Catch shares were made the No. 1 national fishery innovation of Jane Lubchenco, the former vice chairman of EDF selected by President Obama to head the National Oceanic and Atmospheric Administration. A former MacArthur scholar, Lubchenco lent her prestigious scientific reputation to the "Oceans of Abundance" effort.
As Lubchenco was challenging the New England council to approve the transition to catch shares and creating a privatized commodities market, an EDF vice president — David Festa — was advising investors on the West Coast that getting into catch shares on the ground floor would produce windfall returns of 400 percent or more.
Opposing catch shares is Food and Water Watch, a consumer group arguing that the system proposed is a giveaway, and that, instead of privatizing the stocks, catch shares can rented or leased, giving the government continuing control and over common property.

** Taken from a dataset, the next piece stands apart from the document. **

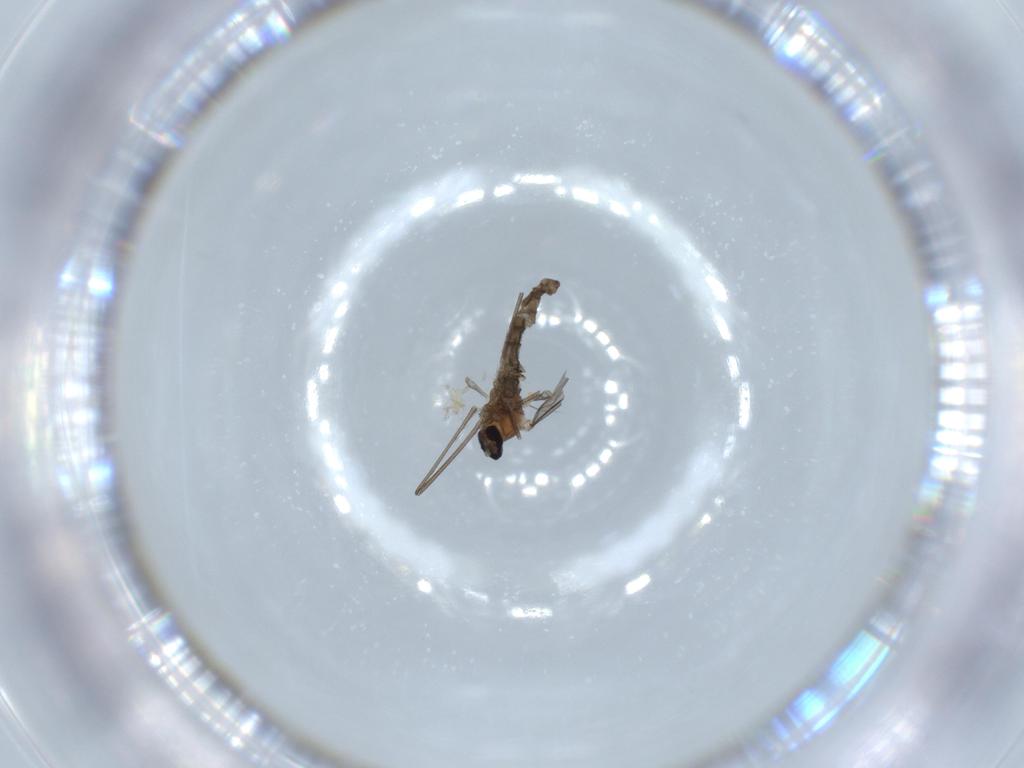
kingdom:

A consistent effect of converting to catch shares — or IFQs, the Individual Trading Quotas used in a minority of U.S. fisheries — is radical consolidation, reducing the size of the working fleet by at least half, and leaving a small number of large-capacity fishing businesses where a plethora of mom-and-pop boats once worked.
A member of the New England council, New Hampshire fisherman David Goethel, testified Tuesday at a congressional oversight hearing on the Magnuson-Stevens Act that, without congressional intervention, the New England way of life in the fishing ports would be destroyed.
Jackson said yesterday that Edwards Angell Palmer & Dodge "is prepared to proceed on the industry's behalf provided we raise the funding needed to cover legal fees and expenses."
She said the case would be researched and filed from the Providence office.
Among the possible elements in a suit, Jackson said, was discrimination against the common pool of fishermen who elected not to join into a cooperative or sector in order to qualify for an allocation or catch share of the total allowable catch.
The council in June agreed to phase in catch shares for sectors while allowing individuals to continue to fish independently in common pool. After the council approved the allocation formula and the deadline passed for joining sectors, the council in September agreed to remove some allocation from the common pool and redistribute it to the sectors.
The precise amount of allocation to be shifted into catch shares from the common pool is to be decided at the November council meeting.
Amendment 16 also took a public relations hit last summer when dozens of fishermen complained that catch history reports from the National Marine Fisheries Service, to be used to determine individuals' allocation, were inaccurate. A spokeswoman for NMFS regional administrator Patricia Kurkul admitted the records were flawed, but said fixing them in time to adjust the allocation for the start of Amendment 16 was impossible.
The service gave fishermen until midnight Saturday to file corrective data reports for the 2011 fishing year.